Cuántas veces hemos escuchado que vivimos en una época de cambios acelerados. En una década de innovaciones tecnológicas masivas que quedan rápidamente obsoletas y son substituidas por otras. En un mundo crecientemente cambiante al que nos tenemos que adaptar.
Confundidos por nuestra adicción a una tecnología banal, la de los smartphones y sus apps, nos hemos creído las palabras de los predicadores de lo tech y de aquellos buenos optimistas que afirman bienintencionados que todo está cambiando. Pero, ¿hay alguien que duda que la senda de la innovación no está acelerando sino todo lo contrario? ¿Podría ser, al fin y al cabo, que el mundo no estuviese cambiando tanto?
Pongamos en el foco en la innovación más importante de la historia de la humanidad, la decisión de vivir juntos en asentamientos densos, las ciudades, y pensemos en cómo han evolucionado en el último siglo. Pensemos cómo ha evolucionado también nuestra forma de vivir, de comportarnos, en ellas.
Sería fantástico que fuésemos capaces de usar la tele-transportación (por cierto, muchos pensaron que estaría a día de hoy ya inventada) e hiciésemos viajar a un habitante de 1917 a una urbe de 1967 así como permitir a un vecino de 1967 pasearse por la ciudad de hoy. ¿Quién de los dos creen que estaría más perdido?
Los cambios más importantes del medio siglo más reciente están relacionados con cambios sociales, culturales y económicos —libertad individual, derechos de las mujeres, disminución de la religiosidad, precarización del trabajo— que tienen poco que ver con la adopción de nuevas innovaciones tecnológicas.
De hecho, cuando en The Atlantic se propusieron identificar las 50 innovaciones más importantes para la humanidad desde la rueda, consultando a un grupo representativo de científicos, historiadores y tecnólogos, no identificaron ni una sola innovación aparecida en las últimas décadas.
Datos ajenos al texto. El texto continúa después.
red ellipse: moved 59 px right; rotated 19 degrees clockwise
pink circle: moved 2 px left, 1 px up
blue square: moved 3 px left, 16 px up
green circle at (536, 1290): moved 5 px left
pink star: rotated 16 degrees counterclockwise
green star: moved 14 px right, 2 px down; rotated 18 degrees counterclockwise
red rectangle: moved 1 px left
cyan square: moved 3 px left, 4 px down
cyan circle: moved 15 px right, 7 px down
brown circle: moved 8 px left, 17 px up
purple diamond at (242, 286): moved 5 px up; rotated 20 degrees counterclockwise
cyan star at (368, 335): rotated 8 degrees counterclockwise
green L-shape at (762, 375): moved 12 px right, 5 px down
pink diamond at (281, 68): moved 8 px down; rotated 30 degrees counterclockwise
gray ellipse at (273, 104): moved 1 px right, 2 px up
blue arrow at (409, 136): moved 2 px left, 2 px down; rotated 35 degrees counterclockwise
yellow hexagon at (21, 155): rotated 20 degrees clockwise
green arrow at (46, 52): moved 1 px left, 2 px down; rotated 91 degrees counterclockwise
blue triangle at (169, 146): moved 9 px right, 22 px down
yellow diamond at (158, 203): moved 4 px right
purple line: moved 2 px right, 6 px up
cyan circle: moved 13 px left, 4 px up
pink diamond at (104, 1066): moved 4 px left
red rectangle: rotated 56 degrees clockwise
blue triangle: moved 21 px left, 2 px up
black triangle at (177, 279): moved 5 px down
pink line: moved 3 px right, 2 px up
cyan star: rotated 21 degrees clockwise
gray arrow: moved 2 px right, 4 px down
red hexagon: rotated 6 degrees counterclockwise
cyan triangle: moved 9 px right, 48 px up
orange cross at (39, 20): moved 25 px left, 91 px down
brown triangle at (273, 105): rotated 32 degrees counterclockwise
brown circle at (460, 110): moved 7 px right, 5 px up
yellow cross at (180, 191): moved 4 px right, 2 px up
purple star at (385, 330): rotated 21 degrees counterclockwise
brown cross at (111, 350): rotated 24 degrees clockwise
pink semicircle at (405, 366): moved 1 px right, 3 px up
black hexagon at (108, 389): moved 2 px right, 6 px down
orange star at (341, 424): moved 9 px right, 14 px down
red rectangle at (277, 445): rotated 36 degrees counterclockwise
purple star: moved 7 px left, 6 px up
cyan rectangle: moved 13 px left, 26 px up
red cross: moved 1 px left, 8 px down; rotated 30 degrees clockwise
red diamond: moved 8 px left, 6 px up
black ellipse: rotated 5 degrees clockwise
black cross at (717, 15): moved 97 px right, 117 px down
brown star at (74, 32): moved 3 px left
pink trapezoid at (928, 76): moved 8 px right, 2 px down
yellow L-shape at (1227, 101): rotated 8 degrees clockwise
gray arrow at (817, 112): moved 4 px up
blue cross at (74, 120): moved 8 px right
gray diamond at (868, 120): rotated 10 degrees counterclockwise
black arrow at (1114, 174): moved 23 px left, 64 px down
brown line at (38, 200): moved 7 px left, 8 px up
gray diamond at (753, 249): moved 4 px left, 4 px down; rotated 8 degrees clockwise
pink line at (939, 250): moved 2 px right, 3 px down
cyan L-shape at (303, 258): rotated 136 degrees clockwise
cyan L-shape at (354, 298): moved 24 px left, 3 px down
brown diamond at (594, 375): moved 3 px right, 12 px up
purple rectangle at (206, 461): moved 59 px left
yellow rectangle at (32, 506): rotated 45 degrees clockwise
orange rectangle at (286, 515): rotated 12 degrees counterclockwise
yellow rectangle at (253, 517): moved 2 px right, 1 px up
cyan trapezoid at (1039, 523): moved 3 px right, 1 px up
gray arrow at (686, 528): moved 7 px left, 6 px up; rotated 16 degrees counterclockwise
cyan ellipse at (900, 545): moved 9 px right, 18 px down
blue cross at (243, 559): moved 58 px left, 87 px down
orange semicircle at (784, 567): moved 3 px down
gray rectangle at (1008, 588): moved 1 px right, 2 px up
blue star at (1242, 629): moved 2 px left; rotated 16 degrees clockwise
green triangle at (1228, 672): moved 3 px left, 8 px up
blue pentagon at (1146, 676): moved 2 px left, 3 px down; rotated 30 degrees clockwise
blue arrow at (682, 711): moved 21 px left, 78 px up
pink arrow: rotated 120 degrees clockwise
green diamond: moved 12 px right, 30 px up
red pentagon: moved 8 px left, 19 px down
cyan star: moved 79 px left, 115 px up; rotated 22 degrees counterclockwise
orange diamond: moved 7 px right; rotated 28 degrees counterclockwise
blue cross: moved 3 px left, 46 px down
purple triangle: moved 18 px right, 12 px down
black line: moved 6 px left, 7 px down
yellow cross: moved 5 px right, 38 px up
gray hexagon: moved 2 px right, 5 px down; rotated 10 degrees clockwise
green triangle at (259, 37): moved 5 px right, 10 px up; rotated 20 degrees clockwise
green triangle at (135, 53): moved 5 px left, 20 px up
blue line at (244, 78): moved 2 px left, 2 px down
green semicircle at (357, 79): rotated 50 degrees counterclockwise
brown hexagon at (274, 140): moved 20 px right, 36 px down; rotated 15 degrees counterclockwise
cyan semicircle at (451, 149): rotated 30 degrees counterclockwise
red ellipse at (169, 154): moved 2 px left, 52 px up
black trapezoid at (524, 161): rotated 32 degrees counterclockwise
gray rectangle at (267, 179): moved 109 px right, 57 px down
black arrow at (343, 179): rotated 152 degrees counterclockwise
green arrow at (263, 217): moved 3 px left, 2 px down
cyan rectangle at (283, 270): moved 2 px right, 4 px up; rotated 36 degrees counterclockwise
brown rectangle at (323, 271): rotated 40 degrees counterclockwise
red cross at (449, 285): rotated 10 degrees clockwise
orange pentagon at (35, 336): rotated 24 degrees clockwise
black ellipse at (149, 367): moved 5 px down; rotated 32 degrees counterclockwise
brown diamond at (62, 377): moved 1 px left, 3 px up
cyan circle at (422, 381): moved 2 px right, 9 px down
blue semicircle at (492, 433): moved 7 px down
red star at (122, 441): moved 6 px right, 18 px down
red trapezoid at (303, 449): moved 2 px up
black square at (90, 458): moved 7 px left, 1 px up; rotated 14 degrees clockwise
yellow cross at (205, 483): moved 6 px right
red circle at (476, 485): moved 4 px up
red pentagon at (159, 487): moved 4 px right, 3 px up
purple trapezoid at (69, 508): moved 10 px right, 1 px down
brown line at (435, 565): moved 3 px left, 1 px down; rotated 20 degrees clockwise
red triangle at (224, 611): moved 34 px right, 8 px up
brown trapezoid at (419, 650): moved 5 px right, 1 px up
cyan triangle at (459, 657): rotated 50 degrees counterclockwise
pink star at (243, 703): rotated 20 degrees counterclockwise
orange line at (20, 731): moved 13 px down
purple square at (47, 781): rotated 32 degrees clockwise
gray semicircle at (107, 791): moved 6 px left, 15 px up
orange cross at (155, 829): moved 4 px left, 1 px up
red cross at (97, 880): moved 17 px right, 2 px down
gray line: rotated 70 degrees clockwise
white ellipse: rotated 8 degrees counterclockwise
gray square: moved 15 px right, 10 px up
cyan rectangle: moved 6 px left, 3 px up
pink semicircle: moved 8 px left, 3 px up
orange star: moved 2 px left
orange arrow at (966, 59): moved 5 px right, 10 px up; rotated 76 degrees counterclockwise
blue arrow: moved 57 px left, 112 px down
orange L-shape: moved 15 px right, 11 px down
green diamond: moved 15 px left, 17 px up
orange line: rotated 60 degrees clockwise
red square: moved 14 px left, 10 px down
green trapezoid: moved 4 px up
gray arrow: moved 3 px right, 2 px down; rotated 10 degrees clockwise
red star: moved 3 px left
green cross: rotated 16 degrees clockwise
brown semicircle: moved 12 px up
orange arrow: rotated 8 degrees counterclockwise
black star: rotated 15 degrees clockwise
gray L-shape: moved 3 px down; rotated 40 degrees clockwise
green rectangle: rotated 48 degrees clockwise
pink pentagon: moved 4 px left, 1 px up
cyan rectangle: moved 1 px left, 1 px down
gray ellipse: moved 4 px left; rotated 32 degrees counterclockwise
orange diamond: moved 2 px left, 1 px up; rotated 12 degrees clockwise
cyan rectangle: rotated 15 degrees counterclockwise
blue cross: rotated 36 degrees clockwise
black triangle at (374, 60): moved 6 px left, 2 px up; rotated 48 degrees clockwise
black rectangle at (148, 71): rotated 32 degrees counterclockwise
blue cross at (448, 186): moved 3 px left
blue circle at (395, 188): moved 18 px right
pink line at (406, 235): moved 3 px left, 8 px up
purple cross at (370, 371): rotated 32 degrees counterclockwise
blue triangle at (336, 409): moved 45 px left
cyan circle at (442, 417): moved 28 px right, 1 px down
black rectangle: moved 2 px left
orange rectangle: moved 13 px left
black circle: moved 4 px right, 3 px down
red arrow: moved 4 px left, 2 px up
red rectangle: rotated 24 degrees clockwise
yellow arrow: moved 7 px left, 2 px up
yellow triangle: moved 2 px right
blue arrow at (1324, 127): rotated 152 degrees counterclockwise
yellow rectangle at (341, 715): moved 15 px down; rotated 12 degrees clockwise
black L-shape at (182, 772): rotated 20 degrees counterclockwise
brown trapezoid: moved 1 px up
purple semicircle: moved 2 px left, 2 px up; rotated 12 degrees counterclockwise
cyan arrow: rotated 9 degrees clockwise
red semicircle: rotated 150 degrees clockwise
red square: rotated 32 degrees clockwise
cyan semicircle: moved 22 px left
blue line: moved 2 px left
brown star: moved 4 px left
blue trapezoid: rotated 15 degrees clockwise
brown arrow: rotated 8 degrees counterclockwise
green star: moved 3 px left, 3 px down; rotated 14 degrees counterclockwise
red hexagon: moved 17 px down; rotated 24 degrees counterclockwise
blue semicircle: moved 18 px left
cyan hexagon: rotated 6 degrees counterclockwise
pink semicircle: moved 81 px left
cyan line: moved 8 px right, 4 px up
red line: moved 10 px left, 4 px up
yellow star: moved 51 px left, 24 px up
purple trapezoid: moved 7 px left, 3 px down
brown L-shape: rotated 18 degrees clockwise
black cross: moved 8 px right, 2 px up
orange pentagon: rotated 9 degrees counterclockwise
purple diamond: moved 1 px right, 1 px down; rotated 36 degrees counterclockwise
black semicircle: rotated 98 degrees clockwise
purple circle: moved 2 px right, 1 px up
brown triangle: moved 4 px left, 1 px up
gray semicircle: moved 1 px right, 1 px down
Entre dichas innovaciones encontramos la imprenta (1430), la electricidad (final del s. XIX), la penicilina (1928), las lentes ópticas (S. XIII) o internet (la más reciente, de 1960).
A mí, personalmente, me hubiese encantado tele-transportarme al debate que protagonizaron en 2014 Peter Thiel (co-fundador de Paypal) y David Graeber (antropólogo anarquista e impulsor de Occupy Wall Street) sobre el futuro de la tecnología. Los dos, un tecno-libertario pro-mercado y un destacado anti-capitalista coincidieron en señalar que la segunda parte del S.XX fue una década muerta en cuanto a la innovación. Peter Thiel citó al respecto el eslogan de su firma de capital riesgo: “queríamos coches voladores y en lugar de eso nos dieron 140 caracteres.”
Thiel echó las culpas a las burocracias escleróticas y la falta de iniciativa, mientras que Graeber señalaba a una clase dominante desorientada. ¿La solución? Para Graeber sería la adopción de un sistema democrático genuinamente participativo ya que el problema no es la falta de buenas ideas sino que “a la mayoría de las personas se les dice constantemente que se callen”. Para Thiel, que se define como un “ateo político”, la clave del progreso no es la expansión de la democracia, ya que en el mundo real las organizaciones más innovadoras son jerárquicas.
Sea cierto o no que el progreso tecnológico ha quitado el pie del acelerador debemos evitar fascinarnos con el poder mágico del progreso tecnológico, ser conscientes de sus impactos territoriales y sociales, intentar establecer marcos adecuados facilitadores, hacer llegar sus efectos positivos a los más vulnerables y sobre todo, ser conscientes de la importancia que tienen las relaciones personales, la cultura o la diversidad y la inclusión para el avance de la sociedad. No habrá ningún cachivache que de una nos saque de pobres y nos haga más tolerantes.